Amaechi stated that the Buhari administration was committed to reviving and improving the entire transport infrastructure in the country. He stressed that there were already many visible changes, especially in the aviation and maritime subsectors of the transportation industry.

The minister stated: “In the transport sector under this government, a lot is going on, like working to complete the terminals under aviation. I am sure you would have seen changes at the Port Harcourt airport and Abuja.
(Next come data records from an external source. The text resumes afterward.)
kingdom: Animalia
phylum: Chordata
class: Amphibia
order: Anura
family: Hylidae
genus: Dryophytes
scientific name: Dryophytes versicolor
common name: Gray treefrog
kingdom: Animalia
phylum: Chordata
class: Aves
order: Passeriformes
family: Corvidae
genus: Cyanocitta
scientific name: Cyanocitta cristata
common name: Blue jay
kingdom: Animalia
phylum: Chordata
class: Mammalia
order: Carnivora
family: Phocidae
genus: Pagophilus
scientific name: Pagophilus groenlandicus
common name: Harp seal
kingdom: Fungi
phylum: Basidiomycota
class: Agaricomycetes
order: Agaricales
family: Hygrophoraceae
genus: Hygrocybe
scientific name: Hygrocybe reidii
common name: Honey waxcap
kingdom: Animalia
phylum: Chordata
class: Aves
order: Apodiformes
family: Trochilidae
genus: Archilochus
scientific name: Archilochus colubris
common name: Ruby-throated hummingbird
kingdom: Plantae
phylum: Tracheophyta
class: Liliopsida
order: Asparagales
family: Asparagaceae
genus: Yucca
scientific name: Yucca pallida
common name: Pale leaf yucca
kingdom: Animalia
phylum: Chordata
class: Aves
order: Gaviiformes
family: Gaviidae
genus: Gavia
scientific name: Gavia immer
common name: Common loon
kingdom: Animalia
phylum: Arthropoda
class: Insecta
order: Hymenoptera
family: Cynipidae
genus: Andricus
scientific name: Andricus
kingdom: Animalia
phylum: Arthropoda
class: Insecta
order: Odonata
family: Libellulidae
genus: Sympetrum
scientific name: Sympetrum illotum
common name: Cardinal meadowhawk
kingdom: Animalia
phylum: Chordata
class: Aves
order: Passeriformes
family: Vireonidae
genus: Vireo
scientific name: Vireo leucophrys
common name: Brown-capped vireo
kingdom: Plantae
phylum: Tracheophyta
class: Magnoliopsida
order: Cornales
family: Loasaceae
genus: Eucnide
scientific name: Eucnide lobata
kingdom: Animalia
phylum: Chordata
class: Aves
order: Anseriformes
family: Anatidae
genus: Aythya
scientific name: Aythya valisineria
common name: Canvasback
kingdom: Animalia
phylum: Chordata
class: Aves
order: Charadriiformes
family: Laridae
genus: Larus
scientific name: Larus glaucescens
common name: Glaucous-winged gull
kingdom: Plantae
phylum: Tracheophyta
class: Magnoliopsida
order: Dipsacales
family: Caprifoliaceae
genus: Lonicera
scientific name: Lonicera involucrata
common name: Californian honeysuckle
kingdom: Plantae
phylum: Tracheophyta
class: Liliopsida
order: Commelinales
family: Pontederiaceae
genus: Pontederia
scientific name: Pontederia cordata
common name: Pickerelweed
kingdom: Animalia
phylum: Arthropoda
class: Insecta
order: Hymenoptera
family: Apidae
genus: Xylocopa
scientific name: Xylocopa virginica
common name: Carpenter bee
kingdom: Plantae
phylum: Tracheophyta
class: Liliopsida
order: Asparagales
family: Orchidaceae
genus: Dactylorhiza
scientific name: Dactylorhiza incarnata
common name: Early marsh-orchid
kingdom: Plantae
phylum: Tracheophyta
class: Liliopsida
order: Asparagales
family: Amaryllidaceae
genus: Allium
I am sure the Minister of Aviation will tell us very soon when the airport in Kano and the one in Lagos would be completed.”
While commending the activities of CIoTA under the leadership of Jamoh, Amaechi stated that the Federal Ministry of Transportation would partner with the Institute to encourage professionalism in the transport sector as well as ensure seamless and effective transportation across all modes.

In his remarks earlier, Jamoh, who is also Director-General of the Nigerian Maritime Administration and Safety Agency (NIMASA), lauded the effort of the federal government to upgrade the transport infrastructure.
He said CIoTA was promoting professionalism and training to aid the government with the right manpower to man the transport infrastructure.

“The journey for the Institute has begun. We are building on broad policies anchored on a tripod of professionalism; education, research and development; and advocacy.”
To ensure professionalism, Jamoh said CIoTA was working hard to empower members with the required skills, knowledge and expertise to man the country’s transportation infrastructure.
“The Institute is also working with universities and other tertiary institutions to try to build professionalism in the transport sector from the undergraduate level, he said, adding that committees have been set up to follow up on policy recommendations from CIoTA to ensure their implementation,” he said.